Depending on the source, NVIDIA is either pacing the GPU industry or never far behind. But there is a consensus on one thing: the competition is fierce. AMD has kept constant pressure on NVIDIA in GPUs and CPUs for mobile devices. In fact, AMD reported CPU revenue of $1.203 billion in 1Q12, which handily beat NVIDIA’s revenue of $132.6 million for consumer products. Despite walloping its competitor in CPUs, the company has had no such luck in GPUs.
GPU revenue in last quarter
*Includes $212.6 million from Quadro and Tesla GPU sales listed under professional solutions.
Is AMD overlooking a much bigger future trend in GPUs and parallel computing in favor of the smaller, current trend in mobile device processors?
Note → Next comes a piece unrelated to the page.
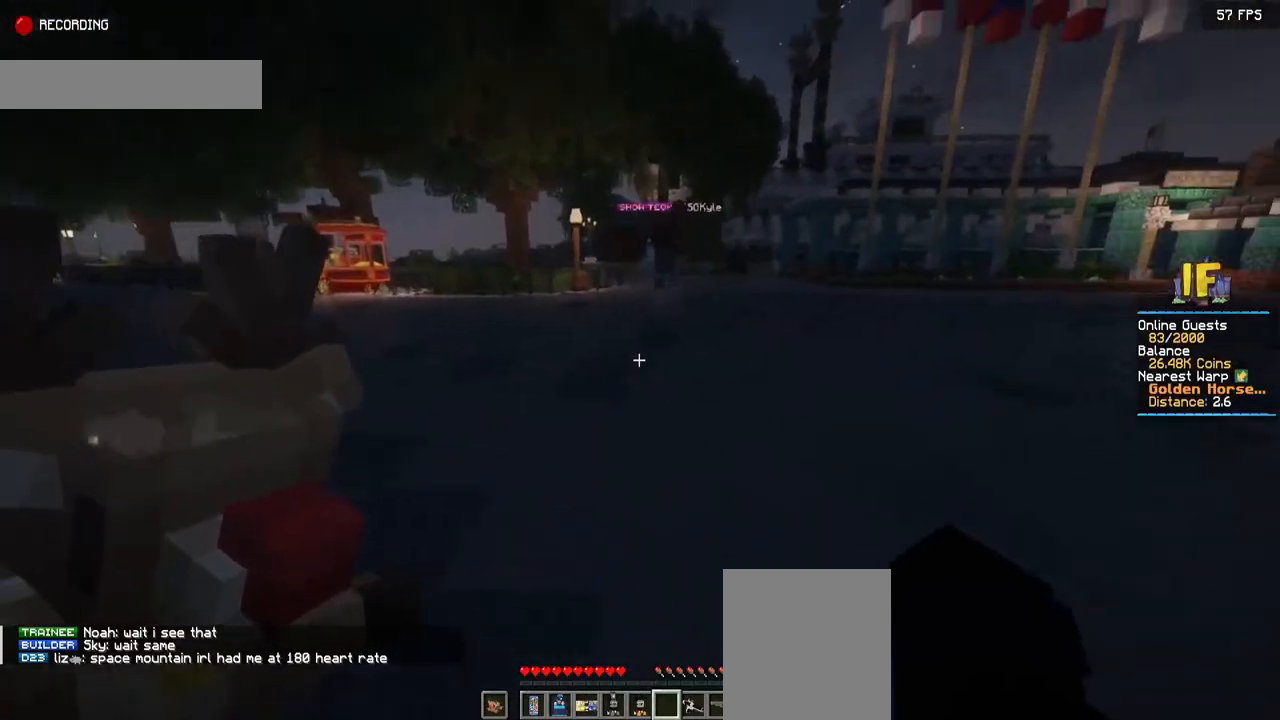
{"keys": ["d", "space", "w"], "mouse": [], "events": [[284, "a", "up"], [450, "d", "down"]]}
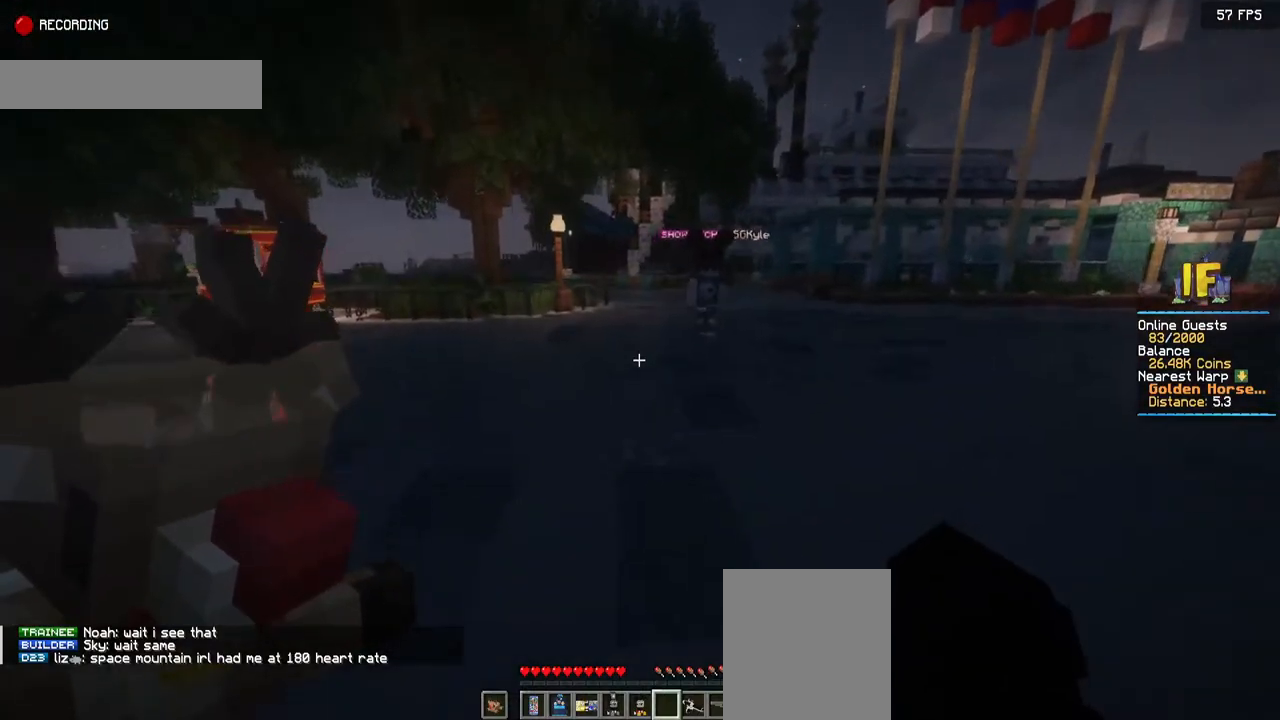
{"keys": ["space", "w"], "mouse": ["left"], "events": [[484, "d", "up"], [484, "mouse_left", "down"]]}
Intel does not make GPUs, but often includes integrated graphics solutions hardware as GPUs. This must be included in any discussion about parallel computing since NVIDIA (63.4%) and AMD (36.3%) control the discrete GPU market. When integrated graphics are included Intel takes an impressive lead with 59.1%, followed by AMD (24.8%) and NVIDIA (15.7%). Regardless, integrated graphics are not an ideal solution for supercomputing and are traditionally years behind GPUs. Realizing this trend, Intel purchased supercomputer hardware manufacturer Cray, Inc.’s interconnected hardware development program for $140 million. The move was made to compete with NVIDIA’s Professional Solutions business unit and to cash in on the impressive growth of large-scale HPC systems, which grew 24% and generated record worldwide revenue of $4.4 billion in 2011.
Foolish bottom line
Realizing the interconnected trend of GPUs, parallel computing, and supercomputing will reward opportunistic investors well before the rest of the investing community jumps on board. Successful implementation of parallel computing will transform virtually every industry, from bioinformatics to finance, by increasing computation speeds by orders of magnitude. The windfall will be compounded by the explosion of scientific advances that will spur further innovations and create entirely new industries (proteomics, nuclear fusion, universal language translation, real-time image processing). Companies such as NVIDIA are developing innovative new hardware systems such as Kepler GPUs that will change the course of the industry. The age of supercomputing is still in its infancy, but it still generated $4.4 billion in revenue last year. How much revenue will the industry command in 5, 10, 15 years?